Ruth Fertig, Multimedia Content Producer, Helen Keller International
It’s a special service day in Gbondapi town, Sierra Leone, and that means the long wooden benches in the foyer of the health center are filled exclusively with mothers and their young children. More people have turned out than there are seats, so a few perch instead on the concrete ledge surrounding the clinic. Every few minutes, a street vendor stops by to hawk his or her wares with the captive audience, who nurse crying children, hold sleeping ones, wrangle squirming ones, and wait for their turn to see the health team.
With support from Helen Keller International, the clinic offers these special service days on a weekly basis, and it’s the ideal time for women to bring their children for well-baby and well-child visits. In addition to the vaccinations, drugs, check-ups, and other medical services that the women receive for themselves and their children free of charge, on these special days they also get the added perk of porridge.
A steaming vat of water boils on a small grill next to the clinic wall, fanned by a woman in a black crocheted beret. She calls the women over in small groups and shows them how to mix a few tablespoons of Pikin Mix roasted flour (made from locally sourced sorghum, sesame, and pigeon peas) into cupfuls of boiling water until it forms a thick porridge. A free, hearty meal for children in families with very little income to buy food, the porridge is a powerful incentive for the women to come to the clinic on a regular basis. The cooking demonstration also gives them the knowledge they need to make the nutritious meal at home.
As the mothers ladle spoonfuls of warm porridge into their children’s mouths, a nurse in a Pepto-Bismol pink uniform calls out names one at a time.
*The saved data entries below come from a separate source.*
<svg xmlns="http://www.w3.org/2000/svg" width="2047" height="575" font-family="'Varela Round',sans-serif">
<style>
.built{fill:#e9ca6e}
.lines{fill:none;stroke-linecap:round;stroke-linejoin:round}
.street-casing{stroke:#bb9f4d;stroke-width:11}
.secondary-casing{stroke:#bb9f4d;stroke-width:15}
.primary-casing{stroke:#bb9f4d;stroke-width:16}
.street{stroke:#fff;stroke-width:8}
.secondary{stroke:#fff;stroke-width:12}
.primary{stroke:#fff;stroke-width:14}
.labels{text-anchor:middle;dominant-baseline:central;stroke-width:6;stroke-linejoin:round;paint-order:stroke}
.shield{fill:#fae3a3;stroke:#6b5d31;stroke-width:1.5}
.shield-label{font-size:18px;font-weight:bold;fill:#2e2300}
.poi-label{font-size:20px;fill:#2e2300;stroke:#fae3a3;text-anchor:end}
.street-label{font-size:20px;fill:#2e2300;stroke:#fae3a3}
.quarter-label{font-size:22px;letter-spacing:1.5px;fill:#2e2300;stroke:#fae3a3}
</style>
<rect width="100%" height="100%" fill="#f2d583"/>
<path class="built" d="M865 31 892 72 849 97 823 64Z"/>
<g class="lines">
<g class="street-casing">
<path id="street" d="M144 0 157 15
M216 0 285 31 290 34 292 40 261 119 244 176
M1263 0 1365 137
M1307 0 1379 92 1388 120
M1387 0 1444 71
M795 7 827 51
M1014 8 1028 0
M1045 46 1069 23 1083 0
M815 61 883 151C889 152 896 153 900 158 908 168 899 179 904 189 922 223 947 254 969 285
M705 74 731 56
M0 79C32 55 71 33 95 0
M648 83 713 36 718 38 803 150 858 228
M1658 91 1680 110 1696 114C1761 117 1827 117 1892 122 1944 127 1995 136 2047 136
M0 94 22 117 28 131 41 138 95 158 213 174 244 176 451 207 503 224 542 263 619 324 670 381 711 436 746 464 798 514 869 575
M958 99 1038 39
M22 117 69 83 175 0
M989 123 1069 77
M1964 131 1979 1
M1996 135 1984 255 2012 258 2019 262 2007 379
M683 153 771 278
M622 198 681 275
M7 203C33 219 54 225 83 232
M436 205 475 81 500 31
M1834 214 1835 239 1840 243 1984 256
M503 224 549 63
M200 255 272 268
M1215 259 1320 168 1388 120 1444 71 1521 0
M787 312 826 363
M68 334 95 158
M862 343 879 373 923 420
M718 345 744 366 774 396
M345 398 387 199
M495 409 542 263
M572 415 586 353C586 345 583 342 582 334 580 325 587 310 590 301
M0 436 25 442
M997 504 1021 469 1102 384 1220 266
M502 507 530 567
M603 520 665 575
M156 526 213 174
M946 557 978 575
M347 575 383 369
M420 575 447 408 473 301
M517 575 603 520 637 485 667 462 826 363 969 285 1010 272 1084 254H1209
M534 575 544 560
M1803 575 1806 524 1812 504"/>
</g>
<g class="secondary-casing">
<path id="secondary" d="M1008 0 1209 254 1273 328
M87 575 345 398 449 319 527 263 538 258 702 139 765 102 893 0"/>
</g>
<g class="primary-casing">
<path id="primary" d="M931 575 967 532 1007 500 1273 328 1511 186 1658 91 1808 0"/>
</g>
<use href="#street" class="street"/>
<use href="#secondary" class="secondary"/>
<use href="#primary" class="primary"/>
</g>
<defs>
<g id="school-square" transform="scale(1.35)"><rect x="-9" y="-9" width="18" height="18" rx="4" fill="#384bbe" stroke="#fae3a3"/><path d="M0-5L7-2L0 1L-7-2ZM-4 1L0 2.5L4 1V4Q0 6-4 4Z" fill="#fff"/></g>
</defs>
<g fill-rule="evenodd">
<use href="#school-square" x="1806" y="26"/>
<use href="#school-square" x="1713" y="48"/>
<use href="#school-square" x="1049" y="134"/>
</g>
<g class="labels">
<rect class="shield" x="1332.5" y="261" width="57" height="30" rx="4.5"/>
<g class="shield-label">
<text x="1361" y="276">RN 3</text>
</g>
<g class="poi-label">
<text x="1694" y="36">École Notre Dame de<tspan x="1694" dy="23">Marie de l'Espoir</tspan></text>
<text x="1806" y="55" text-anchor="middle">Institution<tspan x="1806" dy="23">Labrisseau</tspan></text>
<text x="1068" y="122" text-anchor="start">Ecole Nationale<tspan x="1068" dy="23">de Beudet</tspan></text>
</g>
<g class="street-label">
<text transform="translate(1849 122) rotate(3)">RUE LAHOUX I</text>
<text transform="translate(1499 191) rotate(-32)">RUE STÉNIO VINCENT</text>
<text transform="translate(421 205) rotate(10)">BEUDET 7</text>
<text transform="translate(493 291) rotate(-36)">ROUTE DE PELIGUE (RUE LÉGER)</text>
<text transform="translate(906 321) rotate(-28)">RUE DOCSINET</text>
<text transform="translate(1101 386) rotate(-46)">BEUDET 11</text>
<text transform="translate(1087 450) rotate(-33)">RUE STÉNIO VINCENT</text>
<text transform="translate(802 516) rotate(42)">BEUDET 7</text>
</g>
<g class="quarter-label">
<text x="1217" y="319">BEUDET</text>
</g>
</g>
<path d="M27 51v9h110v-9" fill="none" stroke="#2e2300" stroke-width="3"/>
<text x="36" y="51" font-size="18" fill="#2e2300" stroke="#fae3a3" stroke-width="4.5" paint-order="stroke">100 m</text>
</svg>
Women and children then begin moving through a healthcare conveyor belt of sorts. At the first station, children are weighed in a big plastic tub hanging from ropes affixed to a scale; at the next, they are measured. If these results indicate that a child is malnourished, the nurse refers the child either to an outpatient treatment program with weekly monitoring, or to an inpatient therapeutic treatment program if the child has other medical complications and her malnutrition is severe.
After being weighed and measured, the mothers and their children circle back to the nurse’s table, where they learn about optimal infant and young child feeding practices like complementary feeding – that is, nourishing infants from six months to two years of age with solid foods in addition to breastmilk – and how to diversify and integrate nutritious local foods into both the children and the mothers’ diets.
The next stop is an exam room, in which a health worker looks through the child’s register, determines the vaccinations, vitamin A supplementation (VAS), deworming and other drugs the child is due for, and administers them accordingly. Well-visits are called “six monthly contact points” because many of the routine services for young children follow a six-month cycle. For example, a few drops of Vitamin A, a crucial immunity- and vision-building vitamin, are given as a liquid supplement twice per year from the time a child is six months old to the time he or she is five. HKI currently supports VAS on a routine basis in seven of Sierra Leone’s 14 districts, and will scale up to the other seven districts over the next year and a half.
In Sierra Leone, where vitamin A deficiency is common due to a lack of dietary diversity, mothers have been sensitized to how important VAS is, along with other health interventions. That’s in large part a result of outreach work that HKI supports in partnership with the government as well as community and religious leaders. The message about where and when to get services – and how crucial they are to a child’s well-being – is spread through church and mosque sermons, community meetings, radio programs, videos, and a host of other media.
“When women in Sierra Leone come to health centers, they ask for Vitamin A by name. They appreciate how important it is for their children’s health,” says Helen Keller International Country Director for Sierra Leone, Dr. Mary Hodges.
Women in Sierra Leone are less likely, however, to take care of their own health, particularly their reproductive health. Since the target population for family planning, women of childbearing age, has a large overlap with the population who bring their children in for VAS, HKI realized there was an opportunity to reach more women by coupling family planning with routine VAS distribution. Now, when mothers come in to get their children a biannual Vitamin A dose, they leave with comprehensive counseling about birth control options available to them free of charge.
Janet Moriba benefited from these services at the clinic. A 17-year-old mother of a baby girl, she dropped out of high school when she became pregnant. (Visibly pregnant girls are not allowed to attend school in Sierra Leone.) Janet wants to re-enroll when her baby is older, and she wants to complete her studies. Both Janet and her baby girl left the clinic with the care they needed – vaccinations and Vitamin A to help the baby grow healthy and strong, and birth control to help Janet prevent an unplanned pregnancy. It turns out that well-visits for children can help mothers reach their full potential, too.